I like the simplicity of that.

> This is how obtaining a value by code point looks like in code:
> 
> uc = ch * 2;
> index = uc / 8;
> bit = uc % 8;
> 
> found = UnicodeNormProps_NFC_QC[index];
> found >>= bit;
> found &= ~(PG_UINT8_MAX << 2);

This way of formulating it seems complicated though. But that's a small 
detail.

> In terms of speed:
> 
> Used code points: 0-9, a-z, A-Z (ASCII)
> With patch: tps = 256.279737
> Without patch: tps = 218.902135

That's nice, but ASCII codepoints are handled by the "ch < 
UNICODE_NFKC_QC_MIN" fastpath, and we could easily add such a fastpath 
to the perfect hash implementation too.

> Used code points: а-я, А-Я (Cyrillic)
> With patch: tps = 156.979941
> Without patch: tps = 146.339438

I was hoping for more gain here...

The new tables are larger, which might explain some of that. And that 
will hurt more with more real world workloads, as the tables consume 
cache space that could be used for other stuff.

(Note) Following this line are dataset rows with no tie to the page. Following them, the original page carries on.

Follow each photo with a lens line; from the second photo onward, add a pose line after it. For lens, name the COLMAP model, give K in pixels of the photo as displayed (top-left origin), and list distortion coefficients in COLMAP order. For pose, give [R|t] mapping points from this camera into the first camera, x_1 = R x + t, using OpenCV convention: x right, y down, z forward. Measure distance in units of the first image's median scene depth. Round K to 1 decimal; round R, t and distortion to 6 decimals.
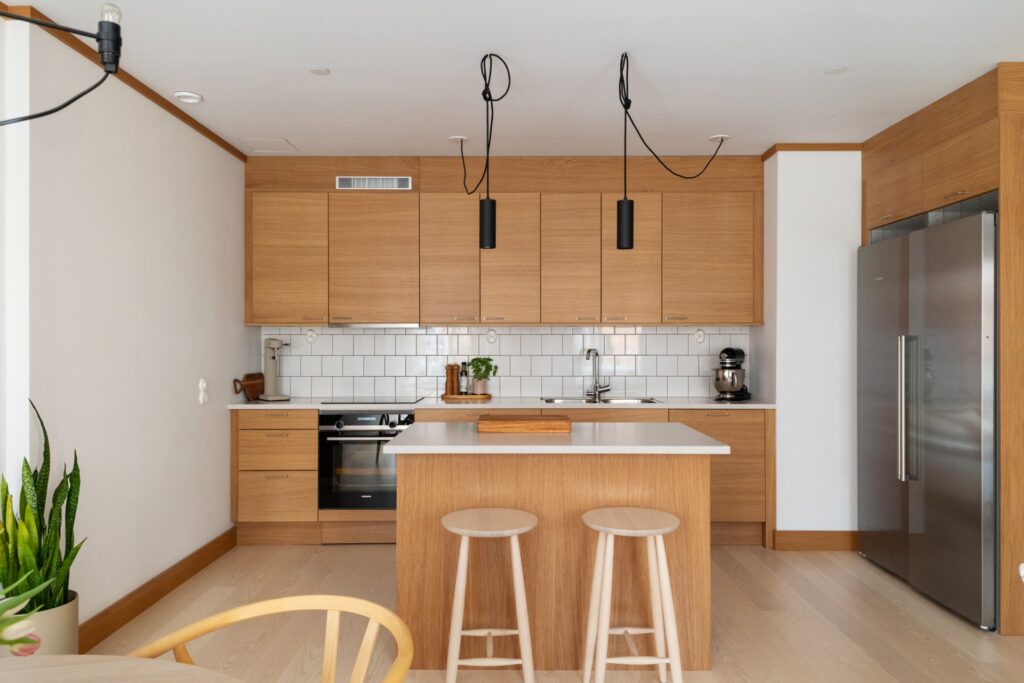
lens RADIAL K [[725.2, 0, 512.0], [0, 725.2, 341.5], [0, 0, 1]] dist [0.019352, -0.003223]
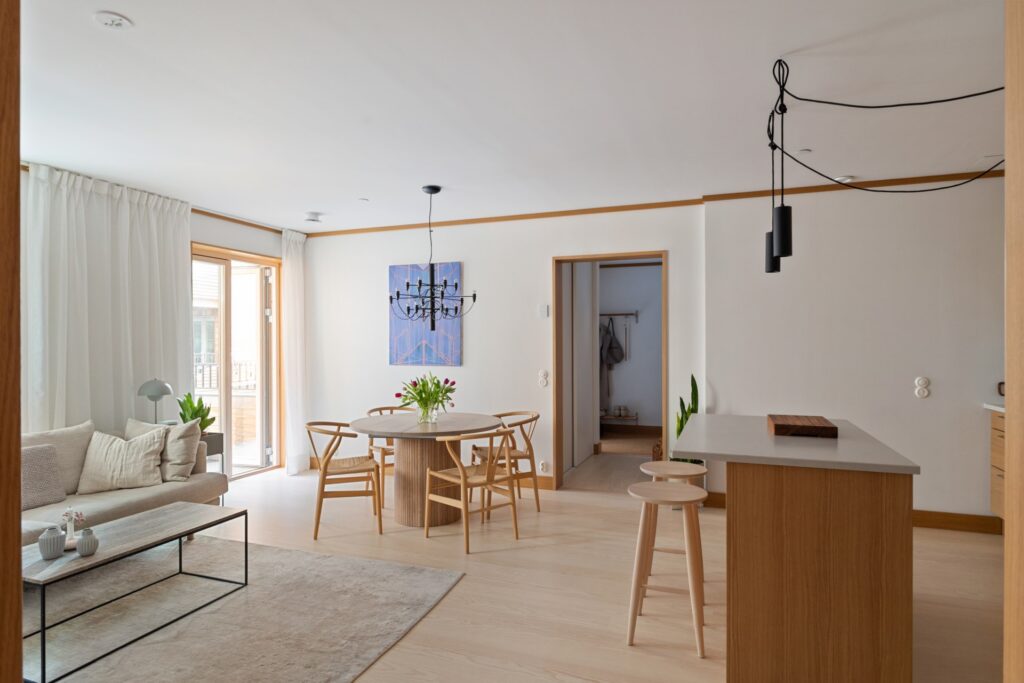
lens RADIAL K [[574.1, 0, 518.1], [0, 574.1, 345.3], [0, 0, 1]] dist [0.004723, 0.000092]
pose [[-0.334659, 0.003767, -0.942332, 0.643720], [0.003376, 0.999990, 0.002798, -0.007413], [0.942333, -0.002244, -0.334669, 0.585451]]
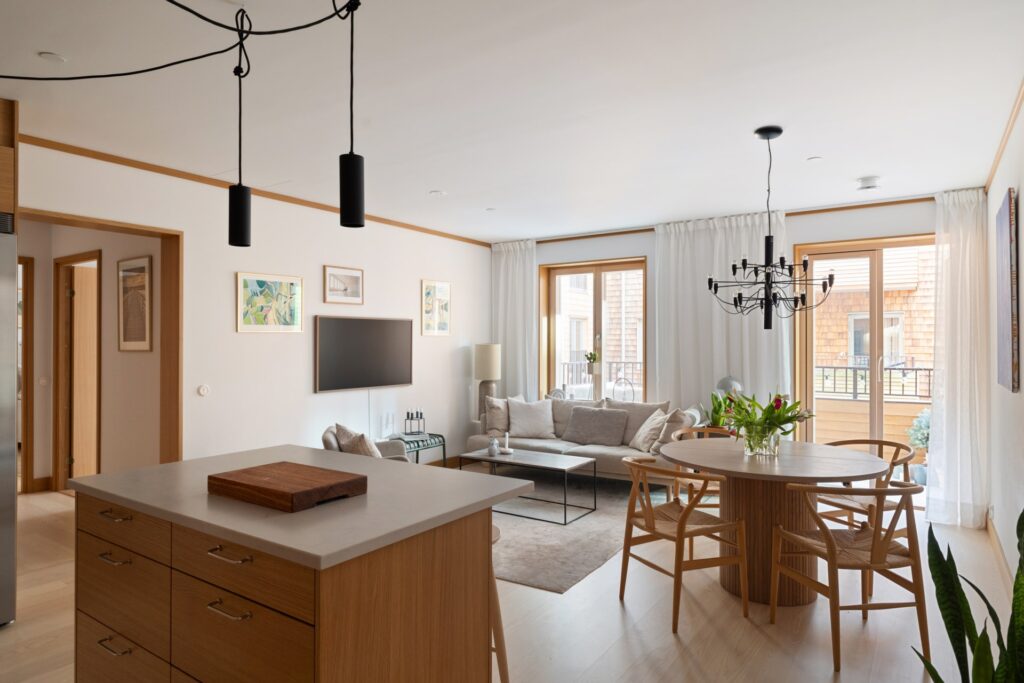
lens RADIAL K [[605.5, 0, 512.0], [0, 605.5, 341.5], [0, 0, 1]] dist [0.005055, 0.001092]
pose [[-0.828681, 0.001323, 0.559720, -0.305235], [-0.001252, 0.999990, -0.004217, -0.011346], [-0.559720, -0.004195, -0.828671, 0.885540]]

Perhaps a 2-level radix tree would be more efficient here too? There are 
long ranges of YES values in the table, which could be collapsed 
together in a radix tree.

> Thoughts out loud:
> It is also known that in Postgres, Normalization Quick Check does
> not perform a fair check for NFD and NFKD because the hash tables became
> too large. For these forms, the result MAYBE is always returned.
> We can implement a fair check for NFD and NFKD forms using the specified
> approach. In this case, the binary file will increase in size by 99040
> bytes. Considering that this is only used on the backend.

I don't have a good feeling for how common these operations are, whether 
it's worth the tradeoff.

One thought with these quick check tables is that they don't need to be 
100% accurate, we replace any YES or NO with MAYBE and still get the 
correct result. We could take advantage of that and compress the tables 
in a lossy fashion, or even use something like a bloom filter here. 
Again not sure what the right tradeoff would be.

- Heikki